Legislatura 19ª - 4ª Commissione permanente - Resoconto sommario n. 346 del 12/05/2026

(1880) Ratifica ed esecuzione dei Trattati di estradizione, trasferimento delle persone condannate e assistenza giudiziaria in materia penale tra la Repubblica italiana e la Repubblica Socialista del Vietnam, fatti a Roma il 18 e il 26 luglio 2023

(Parere alla 3a Commissione. Esame e rinvio)

La senatrice PELLEGRINO (FdI), relatrice, introduce l'esame del disegno di legge in titolo, che reca l'autorizzazione alla ratifica di tre diversi accordi internazionali in materia di cooperazione penale tra Italia e Vietnam, relativi rispettivamente all'estradizione, al trasferimento delle persone condannate e all'assistenza giudiziaria in materia penale, sottoscritti nel luglio 2023.

I Trattati rientrano tra quelli finalizzati a regolamentare in modo puntuale e dettagliato i rapporti di cooperazione dell'Italia con gli Stati non appartenenti all'Unione europea, con l'obiettivo di rafforzare la cooperazione giudiziaria internazionale e di rendere più efficace, nel settore giudiziario penale, il contrasto del fenomeno della criminalità e il reinserimento sociale dei condannati.

L'Accordo sull'estradizione si compone di 26 articoli e prevede che l'estradizione sia concessa quando il fatto per cui si procede nello Stato richiedente è previsto come reato anche dalla legislazione dello Stato destinatario della richiesta, secondo il cosiddetto principio della doppia incriminazione, anche in caso di eventuale diversa qualificazione giuridica del fatto (articolo 2). L'Accordo prevede che l'estradizione può essere concessa quando il reato è punibile, in entrambi gli Stati, con una pena di almeno un anno di detenzione e quando la durata della pena ancora da scontare, al momento della domanda, è di almeno sei mesi.

Il Trattato sul trasferimento delle persone condannate si compone di 27 articoli e stabilisce il principio secondo cui il cittadino di uno degli Stati contraenti, che abbia riportato nell'altro Stato una condanna definitiva a pena privativa della libertà personale, sia trasferito nel proprio Paese di origine, dove continuare l'esecuzione della sentenza. La finalità è quella di favorire la riabilitazione e il reinserimento sociale della persona condannata, facendole scontare la pena nel luogo in cui ha saldi legami sociali e familiari.

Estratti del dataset
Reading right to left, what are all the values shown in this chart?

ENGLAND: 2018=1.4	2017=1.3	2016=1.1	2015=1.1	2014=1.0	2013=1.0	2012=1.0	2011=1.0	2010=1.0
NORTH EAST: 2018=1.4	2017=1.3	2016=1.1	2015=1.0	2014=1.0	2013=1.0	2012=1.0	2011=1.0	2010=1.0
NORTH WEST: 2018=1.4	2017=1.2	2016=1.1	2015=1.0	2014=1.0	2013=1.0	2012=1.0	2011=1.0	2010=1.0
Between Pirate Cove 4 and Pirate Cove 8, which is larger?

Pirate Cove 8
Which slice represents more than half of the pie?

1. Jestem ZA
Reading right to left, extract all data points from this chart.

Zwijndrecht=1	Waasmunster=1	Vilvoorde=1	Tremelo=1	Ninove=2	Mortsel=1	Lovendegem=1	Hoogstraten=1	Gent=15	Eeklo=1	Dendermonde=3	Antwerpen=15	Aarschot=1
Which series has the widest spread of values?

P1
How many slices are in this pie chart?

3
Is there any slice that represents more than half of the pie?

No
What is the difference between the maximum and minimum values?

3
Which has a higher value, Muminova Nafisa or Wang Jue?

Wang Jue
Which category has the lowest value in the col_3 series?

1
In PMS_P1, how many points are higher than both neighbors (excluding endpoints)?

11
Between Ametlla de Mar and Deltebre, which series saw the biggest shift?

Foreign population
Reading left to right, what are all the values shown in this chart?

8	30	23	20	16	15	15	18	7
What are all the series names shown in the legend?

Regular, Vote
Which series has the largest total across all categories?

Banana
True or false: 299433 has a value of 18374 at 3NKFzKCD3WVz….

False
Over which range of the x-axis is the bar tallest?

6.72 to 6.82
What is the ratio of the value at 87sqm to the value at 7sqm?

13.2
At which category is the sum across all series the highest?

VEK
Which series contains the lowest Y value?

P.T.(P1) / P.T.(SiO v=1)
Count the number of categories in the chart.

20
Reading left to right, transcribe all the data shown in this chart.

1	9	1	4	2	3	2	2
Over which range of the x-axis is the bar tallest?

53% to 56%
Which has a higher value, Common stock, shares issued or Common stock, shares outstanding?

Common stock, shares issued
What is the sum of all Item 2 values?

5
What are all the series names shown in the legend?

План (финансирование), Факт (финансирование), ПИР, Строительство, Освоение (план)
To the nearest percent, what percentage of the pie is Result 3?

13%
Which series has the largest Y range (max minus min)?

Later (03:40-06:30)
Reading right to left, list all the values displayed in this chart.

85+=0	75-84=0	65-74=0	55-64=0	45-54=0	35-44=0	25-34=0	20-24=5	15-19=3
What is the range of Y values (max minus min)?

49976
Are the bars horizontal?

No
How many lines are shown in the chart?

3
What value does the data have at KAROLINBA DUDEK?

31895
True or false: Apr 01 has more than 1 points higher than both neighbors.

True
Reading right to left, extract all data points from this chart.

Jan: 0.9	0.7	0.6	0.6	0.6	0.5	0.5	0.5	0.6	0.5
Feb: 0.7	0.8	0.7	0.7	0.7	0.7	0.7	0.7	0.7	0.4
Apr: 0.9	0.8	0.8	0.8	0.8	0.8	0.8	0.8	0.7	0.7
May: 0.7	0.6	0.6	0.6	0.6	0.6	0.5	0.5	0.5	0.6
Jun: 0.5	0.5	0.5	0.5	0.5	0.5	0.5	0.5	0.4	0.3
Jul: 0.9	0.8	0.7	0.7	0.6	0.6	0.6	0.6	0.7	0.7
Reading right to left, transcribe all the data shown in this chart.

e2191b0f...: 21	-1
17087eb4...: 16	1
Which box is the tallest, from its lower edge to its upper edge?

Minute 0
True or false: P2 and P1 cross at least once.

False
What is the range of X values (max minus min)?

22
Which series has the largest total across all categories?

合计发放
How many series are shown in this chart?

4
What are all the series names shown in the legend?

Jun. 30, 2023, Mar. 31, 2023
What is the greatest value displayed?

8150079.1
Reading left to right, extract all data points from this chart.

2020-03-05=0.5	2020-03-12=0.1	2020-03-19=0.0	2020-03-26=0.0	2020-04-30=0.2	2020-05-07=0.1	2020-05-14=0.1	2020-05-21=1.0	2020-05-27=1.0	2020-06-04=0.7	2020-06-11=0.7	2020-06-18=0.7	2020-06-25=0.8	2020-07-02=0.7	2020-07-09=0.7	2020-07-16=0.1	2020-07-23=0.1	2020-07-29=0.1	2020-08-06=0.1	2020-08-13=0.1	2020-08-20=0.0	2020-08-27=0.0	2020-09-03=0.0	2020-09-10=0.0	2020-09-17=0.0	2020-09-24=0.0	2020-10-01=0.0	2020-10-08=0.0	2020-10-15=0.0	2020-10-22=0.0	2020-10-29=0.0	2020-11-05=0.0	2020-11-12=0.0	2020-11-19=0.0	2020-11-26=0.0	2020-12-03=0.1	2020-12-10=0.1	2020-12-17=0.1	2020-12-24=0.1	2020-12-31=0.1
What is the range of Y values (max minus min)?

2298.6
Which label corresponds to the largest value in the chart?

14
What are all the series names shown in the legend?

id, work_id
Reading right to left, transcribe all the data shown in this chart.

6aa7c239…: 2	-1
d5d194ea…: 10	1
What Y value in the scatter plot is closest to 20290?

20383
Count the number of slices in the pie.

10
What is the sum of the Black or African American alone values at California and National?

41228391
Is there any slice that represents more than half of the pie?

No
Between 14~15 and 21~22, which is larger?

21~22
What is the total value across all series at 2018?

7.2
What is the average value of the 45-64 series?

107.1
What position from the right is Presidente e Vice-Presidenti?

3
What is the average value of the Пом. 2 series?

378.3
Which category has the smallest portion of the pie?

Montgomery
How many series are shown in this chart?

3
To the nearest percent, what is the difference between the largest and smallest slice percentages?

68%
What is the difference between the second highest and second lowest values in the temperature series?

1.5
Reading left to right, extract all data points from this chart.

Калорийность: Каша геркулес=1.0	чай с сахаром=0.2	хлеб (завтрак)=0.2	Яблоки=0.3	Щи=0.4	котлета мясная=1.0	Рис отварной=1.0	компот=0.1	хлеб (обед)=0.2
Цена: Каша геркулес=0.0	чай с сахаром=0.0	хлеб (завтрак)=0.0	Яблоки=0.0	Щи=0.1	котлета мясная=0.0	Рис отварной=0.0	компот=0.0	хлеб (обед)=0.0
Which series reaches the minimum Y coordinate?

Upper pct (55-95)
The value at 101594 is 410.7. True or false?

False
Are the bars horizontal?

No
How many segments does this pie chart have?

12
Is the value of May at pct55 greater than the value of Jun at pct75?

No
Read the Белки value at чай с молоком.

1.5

• **Compiti**:
1. Per favore, trascrivi parola per parola la parte del resoconto che si apre con le parole contenenti "(1880) Ratifica ed" e si chiude con "nel luglio 2023.".
2. Elenca le materie dei tre accordi di cooperazione penale tra Italia e Vietnam indicate nel resoconto.
3. Indica se ciascuna affermazione concorda con il resoconto, rispondendo sì o no e citando le parole decisive: (a) l'Accordo sull'estradizione si compone di 27 articoli; (b) il Trattato sul trasferimento mira a favorire il reinserimento sociale della persona condannata; (c) l'estradizione può essere concessa per reati punibili con almeno sei mesi di detenzione.
I dati non hanno alcun ruolo in questo lavoro.

• **Risposte ai compiti**:
1.
(1880) Ratifica ed esecuzione dei Trattati di estradizione, trasferimento delle persone condannate e assistenza giudiziaria in materia penale tra la Repubblica italiana e la Repubblica Socialista del Vietnam, fatti a Roma il 18 e il 26 luglio 2023

(Parere alla 3a Commissione. Esame e rinvio)

La senatrice PELLEGRINO (FdI), relatrice, introduce l'esame del disegno di legge in titolo, che reca l'autorizzazione alla ratifica di tre diversi accordi internazionali in materia di cooperazione penale tra Italia e Vietnam, relativi rispettivamente all'estradizione, al trasferimento delle persone condannate e all'assistenza giudiziaria in materia penale, sottoscritti nel luglio 2023.

2.
- l'estradizione
- il trasferimento delle persone condannate
- l'assistenza giudiziaria in materia penale

3.
(a) No: "L'Accordo sull'estradizione si compone di 26 articoli".
(b) Sì: "La finalità è quella di favorire la riabilitazione e il reinserimento sociale della persona condannata".
(c) No: "quando il reato è punibile, in entrambi gli Stati, con una pena di almeno un anno di detenzione".